Participants in ERISA-governed DC plans, on the other hand, must be (i) 100% vested in their accrued pension benefit derived from employer contributions after 3 years of service, or (ii) 20% vested after 2 years of service, and an additional 20% vested for each year of service thereafter until the employee is 100% vested after 6 years of service. In addition, participants must be 100% vested in benefits derived from employer contributions when they reach "normal retirement age." Many DC plans provide for faster vesting of benefits derived from employer contributions.

Lastly, employees are always 100% vested in accrued pension benefits derived from their OWN contributions.
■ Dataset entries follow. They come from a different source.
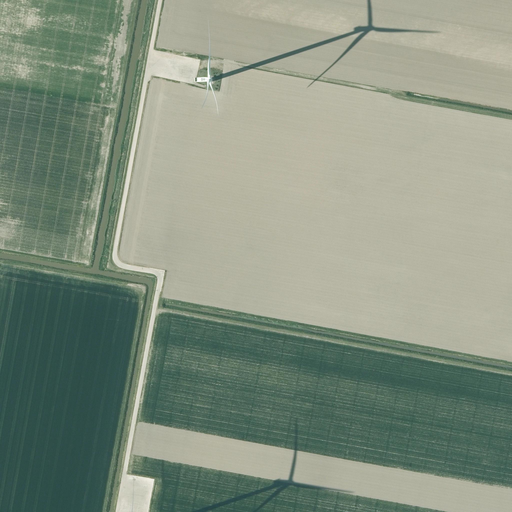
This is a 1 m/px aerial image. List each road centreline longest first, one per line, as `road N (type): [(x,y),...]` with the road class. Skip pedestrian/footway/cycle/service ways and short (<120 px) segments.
road 1 (track): [(511,374),(154,308)]
road 2 (track): [(511,118),(383,95)]
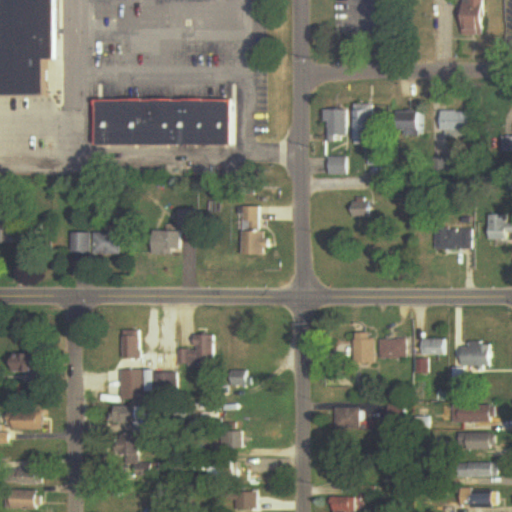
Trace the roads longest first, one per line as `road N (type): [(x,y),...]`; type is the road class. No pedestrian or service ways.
road 1 (residential): [(511,304),(0,302)]
road 2 (residential): [(305,0),(305,511)]
road 3 (residential): [(81,302),(79,511)]
road 4 (residential): [(511,80),(305,81)]
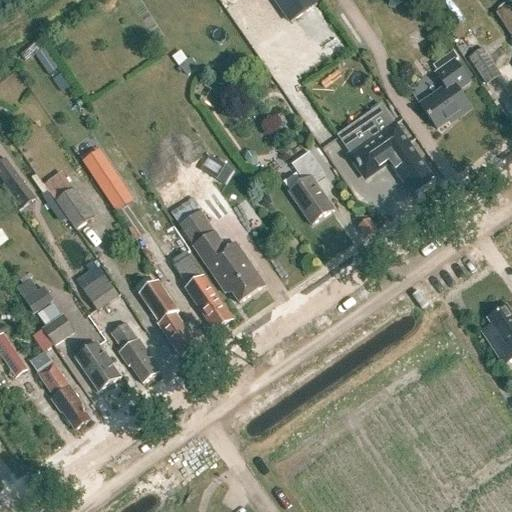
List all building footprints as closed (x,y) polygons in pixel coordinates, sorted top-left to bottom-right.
[(315,0),(273,0),(292,26),(320,6),(315,0)] [(503,76),(485,49),(470,59),(488,87),(503,76)] [(445,90),(420,107),(437,132),(470,109),(458,92),(469,84),(455,63),(436,76),(445,90)] [(389,164),(401,183),(404,181),(417,199),(436,185),(396,127),(351,158),(366,180),(389,164)] [(65,135),(72,153),(86,148),(79,130),(65,135)] [(83,165),(118,216),(135,204),(100,153),(83,165)] [(213,163),(223,172),(232,163),(222,154),(213,163)] [(289,195),(312,228),(334,213),(316,186),(326,178),(310,155),(292,167),(304,184),(289,195)] [(44,190),(63,181),(56,168),(38,177),(44,190)] [(36,200),(18,174),(4,184),(22,209),(36,200)] [(77,191),(57,204),(78,234),(97,221),(77,191)] [(168,217),(191,212),(186,194),(164,199),(168,217)] [(124,230),(138,222),(131,209),(116,218),(124,230)] [(231,292),(240,306),(266,289),(237,246),(228,252),(204,218),(183,232),(226,296),(231,292)] [(367,223),(360,228),(368,239),(375,235),(367,223)] [(204,314),(216,333),(231,323),(222,309),(224,308),(213,292),(212,292),(189,257),(173,268),(188,289),(185,291),(202,316),(204,314)] [(38,291),(23,273),(9,285),(23,303),(38,291)] [(99,316),(111,308),(123,326),(135,317),(123,299),(121,300),(105,278),(84,293),(99,316)] [(159,325),(182,359),(197,349),(174,316),(178,314),(157,284),(140,295),(160,324),(159,325)] [(36,320),(52,312),(46,299),(29,307),(36,320)] [(486,321),(491,327),(480,334),(503,366),(511,360),(511,317),(505,308),(486,321)] [(62,315),(41,329),(53,348),(74,334),(62,315)] [(138,342),(126,326),(111,336),(123,353),(119,355),(129,370),(131,369),(143,387),(160,376),(150,362),(151,361),(138,342)] [(0,333),(0,357),(14,379),(26,371),(0,333)] [(97,346),(76,361),(99,395),(121,380),(97,346)] [(52,402),(62,416),(63,415),(76,433),(90,423),(81,409),(83,408),(54,367),(39,377),(55,399),(52,402)]
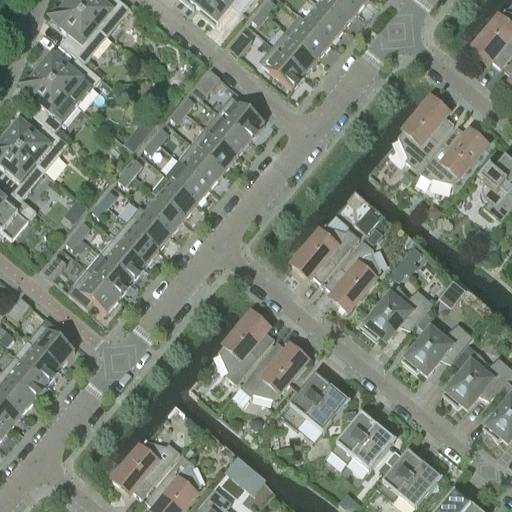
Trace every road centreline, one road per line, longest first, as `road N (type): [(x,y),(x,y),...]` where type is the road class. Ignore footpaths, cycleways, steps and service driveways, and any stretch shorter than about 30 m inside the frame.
road 1 (residential): [(511,493),(221,250)]
road 2 (tertiary): [(37,463),(221,250)]
road 3 (residential): [(147,0),(313,139)]
road 4 (residential): [(394,33),(511,132)]
road 5 (tertiary): [(221,250),(313,139)]
road 6 (tertiary): [(313,139),(394,33)]
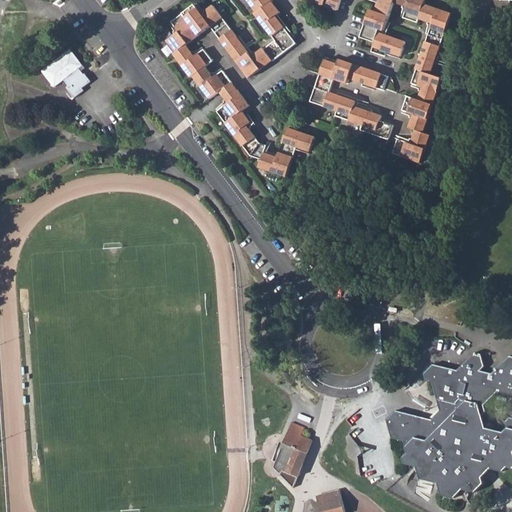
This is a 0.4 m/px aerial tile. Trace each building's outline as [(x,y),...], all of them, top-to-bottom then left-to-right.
[(238,41),(226,50),(248,79),(272,61),(273,63),(294,47),(274,20),(279,17),(270,5),(272,4),(269,0),(244,0),(256,16),(254,17),(273,43),(264,50),(263,49),(251,58),(238,41)] [(299,0),(338,14),(342,0),(299,0)] [(367,0),(379,4),(376,15),(371,14),(361,42),(376,47),(372,56),(387,61),(388,56),(402,61),(407,47),(379,37),(381,33),(385,34),(395,6),(408,11),(404,22),(418,27),(419,22),(433,27),(422,59),(437,64),(452,18),(424,8),(427,1),(423,0),(367,0)] [(222,44),(234,35),(212,6),(200,15),(194,6),(169,24),(175,33),(164,41),(173,54),(171,55),(188,78),(190,76),(209,101),(219,93),(230,84),(221,72),(211,80),(202,67),(210,62),(201,50),(192,57),(183,46),(209,27),(222,44)] [(222,44),(226,50),(238,41),(234,35),(222,44)] [(82,65),(71,49),(41,70),(53,87),(63,79),(68,87),(67,88),(74,97),(84,90),(82,87),(90,81),(84,73),(83,74),(79,68),(82,65)] [(422,59),(418,72),(432,77),(437,64),(422,59)] [(388,80),(339,62),(338,67),(324,63),(310,105),(338,115),(336,119),(363,129),(361,134),(388,144),(393,130),(380,125),(382,120),(355,111),(357,105),(328,95),(333,82),(347,87),(349,82),(383,93),(388,80)] [(432,77),(418,72),(413,88),(425,92),(420,104),(409,101),(404,115),(415,119),(411,133),(418,135),(413,149),(400,144),(395,158),(422,167),(431,140),(425,138),(444,81),(432,77)] [(219,93),(225,100),(236,91),(230,84),(219,93)] [(248,108),(236,91),(225,100),(228,104),(216,113),(249,158),(262,163),(259,169),(287,179),(298,151),(311,156),(316,142),(289,131),(277,161),(265,156),(267,149),(261,147),(246,128),(250,125),(242,113),(248,108)] [(404,460),(405,465),(417,469),(420,480),(439,485),(442,497),(454,500),(463,492),(475,495),(484,486),(482,480),(492,469),(505,472),(507,470),(511,470),(511,359),(510,359),(492,376),(480,373),(485,369),(482,357),(475,355),(457,373),(434,367),(424,376),(425,384),(433,383),(441,413),(432,422),(396,413),(387,422),(393,440),(404,443),(408,455),(404,460)] [(290,424),(272,469),(293,490),(312,442),(301,438),(304,429),(290,424)] [(348,511),(344,493),(316,500),(319,511),(348,511)]
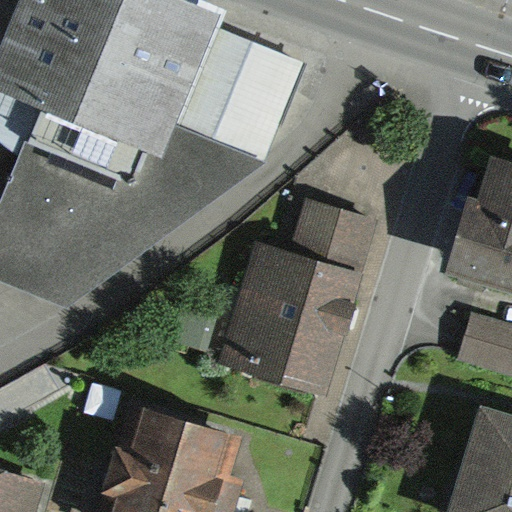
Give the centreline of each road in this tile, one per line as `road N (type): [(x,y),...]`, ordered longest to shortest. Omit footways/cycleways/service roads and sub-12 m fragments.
road 1 (residential): [(470,45),(322,511)]
road 2 (secondary): [(470,45),(338,0)]
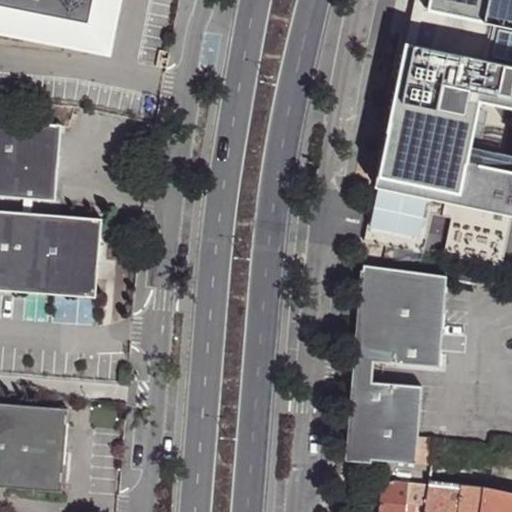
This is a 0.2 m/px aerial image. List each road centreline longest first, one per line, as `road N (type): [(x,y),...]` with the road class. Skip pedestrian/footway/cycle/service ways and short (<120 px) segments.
road 1 (secondary): [(245,511),(269,228),(317,0)]
road 2 (secondary): [(252,0),(215,216),(195,511)]
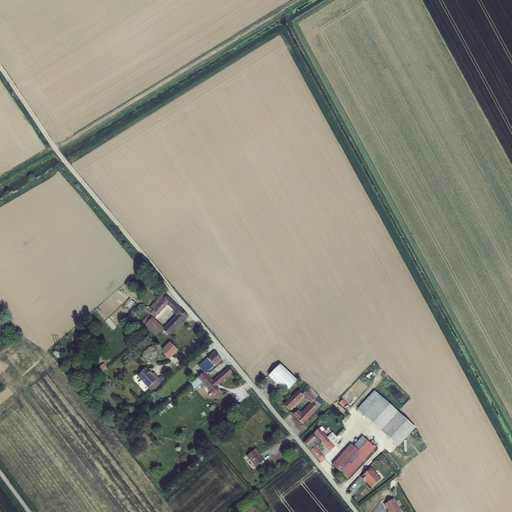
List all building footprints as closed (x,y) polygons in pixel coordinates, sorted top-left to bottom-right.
[(148,306),(145,309),(154,318),(167,304),(176,313),(175,313),(177,315),(164,330),(168,335),(186,316),(167,296),(163,293),(157,300),(157,301),(151,307),(154,310),(153,311),(148,306)] [(120,323),(135,305),(121,305),(117,309),(113,309),(115,311),(115,316),(109,316),(109,310),(107,309),(107,311),(104,311),(104,315),(110,319),(116,319),(116,323),(120,323)] [(156,336),(163,329),(149,316),(142,323),(156,336)] [(170,342),(161,351),(170,359),(179,350),(170,342)] [(214,347),(206,353),(210,356),(198,366),(204,372),(198,377),(209,390),(211,393),(212,393),(213,394),(216,394),(218,392),(219,389),(216,386),(232,373),(228,368),(212,382),(205,374),(221,360),(215,352),(217,350),(214,347)] [(103,363),(97,369),(100,372),(106,366),(103,363)] [(280,365),(269,376),(286,392),(297,380),(280,365)] [(151,375),(145,368),(137,375),(142,380),(139,383),(142,387),(146,385),(151,391),(159,384),(156,380),(159,378),(154,373),(151,375)] [(284,405),(289,410),(304,395),(306,397),(305,399),(308,402),(309,401),(312,404),(301,415),(297,411),(293,415),(303,424),(321,405),(315,399),(318,396),(308,385),(304,389),(303,387),(292,398),(290,396),(287,399),(289,401),(284,405)] [(381,397),(375,391),(357,409),(364,415),(381,397)] [(381,397),(364,415),(398,447),(415,429),(381,397)] [(304,443),(321,462),(325,459),(315,447),(321,440),(330,449),(340,441),(328,428),(323,432),(319,428),(304,443)] [(362,436),(353,446),(366,458),(375,448),(362,436)] [(347,478),(366,458),(353,446),(351,444),(332,465),(347,478)] [(255,449),(247,456),(256,467),(263,461),(259,455),(260,455),(255,449)] [(368,483),(372,487),(381,479),(371,468),(361,477),(365,482),(366,480),(368,482),(368,483)] [(401,511),(393,499),(384,504),(386,508),(387,508),(389,511),(401,511)]
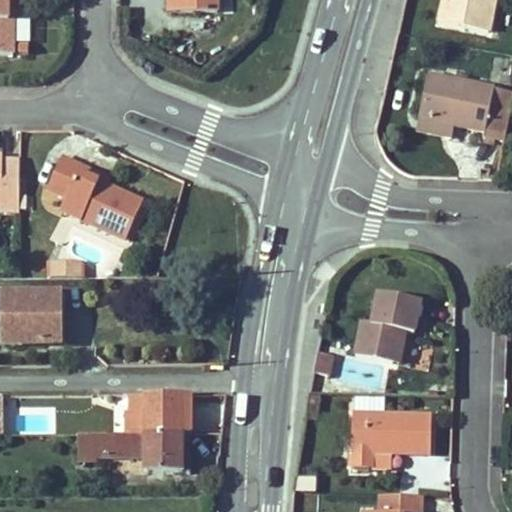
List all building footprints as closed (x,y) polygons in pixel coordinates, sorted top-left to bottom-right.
[(8,0),(0,0),(0,55),(14,55),(14,21),(9,21),(8,0)] [(169,0),(169,13),(206,12),(206,0),(169,0)] [(218,13),(217,0),(206,0),(206,12),(218,13)] [(445,0),(441,23),(489,32),(495,2),(490,0),(489,0),(445,0)] [(294,26),(297,7),(289,6),(286,25),(294,26)] [(511,92),(429,76),(420,120),(454,126),(485,133),(483,139),(504,143),(511,105),(511,92)] [(452,139),(454,126),(420,120),(418,132),(452,139)] [(0,199),(1,200),(1,212),(21,213),(21,162),(3,162),(3,157),(0,156),(0,199)] [(79,174),(82,168),(62,159),(47,191),(67,200),(61,212),(126,243),(144,204),(108,187),(79,174)] [(82,168),(79,174),(108,187),(111,181),(82,168)] [(356,356),(393,364),(400,331),(406,332),(414,334),(421,302),(379,293),(373,324),(363,322),(356,356)] [(59,315),(59,296),(4,296),(3,345),(55,345),(54,315),(59,315)] [(65,315),(59,315),(54,315),(55,345),(66,345),(65,315)] [(399,365),(406,332),(400,331),(393,364),(399,365)] [(330,377),(334,357),(318,354),(314,373),(330,377)] [(147,415),(131,414),(127,415),(126,436),(184,436),(184,412),(191,412),(191,397),(146,397),(147,415)] [(131,414),(147,415),(146,397),(131,397),(131,414)] [(432,456),(433,417),(354,415),(352,467),(373,468),(374,453),(432,456)] [(95,436),(78,436),(79,463),(95,463),(95,459),(95,436)] [(126,436),(95,436),(95,459),(146,459),(146,475),(191,475),(191,460),(184,460),(184,436),(126,436)] [(379,511),(421,511),(422,497),(381,495),(379,511)]
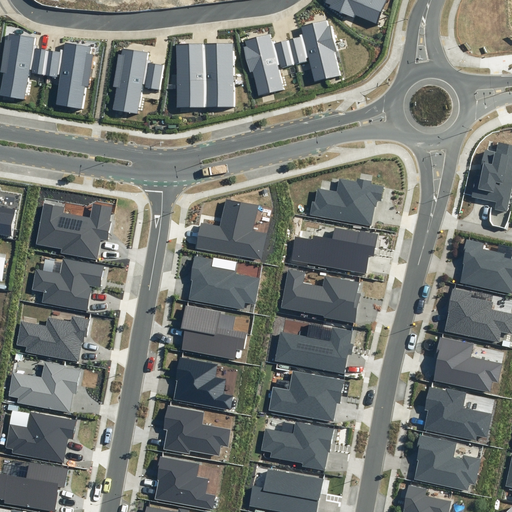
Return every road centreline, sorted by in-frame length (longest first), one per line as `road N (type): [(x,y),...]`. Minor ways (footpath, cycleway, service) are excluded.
road 1 (residential): [(365,511),(437,196),(433,139)]
road 2 (residential): [(163,176),(109,511)]
road 3 (residential): [(19,0),(40,14),(113,21),(277,0)]
road 4 (tertiary): [(410,132),(354,133),(163,176)]
road 5 (tertiary): [(165,157),(354,116),(401,96)]
road 6 (tertiary): [(0,132),(165,157)]
road 7 (tertiary): [(163,176),(0,153)]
Disputes sometimes arise as to whether a participant has the requisite years of service to be vested. The genesis of the dispute often stems from whether the participant has sufficient hours of service to count as a year of service. Under ERISA, participants must be credited with a year of service once they have completed 1,000 hours of service in any 12-consecutive month period designated by the plan. Plans may, however, credit participants who have worked less than 1000 hours in a 12-month period with a year of service. Therefore, it is important to review the plan, as well as the participant's payroll records, to determine whether the participant's service has been properly credited.

REAL-LIFE EXAMPLE: A few years ago, I was contacted by a nurse who was a participant in a DB pension plan sponsored by a local hospital. The nurse told me she had worked for the hospital for 20 years, but was denied a pension on the ground that she never acquired enough service to become vested. Upon further inquiry, I learned that the nurse had worked part time the entire 20 years, averaging approximately 950 hours of service each year. Unfortunately for her, the plan required 1000 hours of service in a calendar year in order to be credited with a year of vesting service. Partial year vesting was not offered under the plan. Because the nurse never acquired a year of service under either the plan or ERISA, she never became vested in her pension. Stated otherwise, the plan administrator lawfully denied her request for a pension under the plan.

Pension vesting rules become much more complex where a participant separates from service before becoming vested, but later returns to work. If you have been denied a pension on "break-in-service" grounds (or any other lack of vesting grounds), it is best to consult an experienced pension lawyer to check things out and see whether you were given accurate information.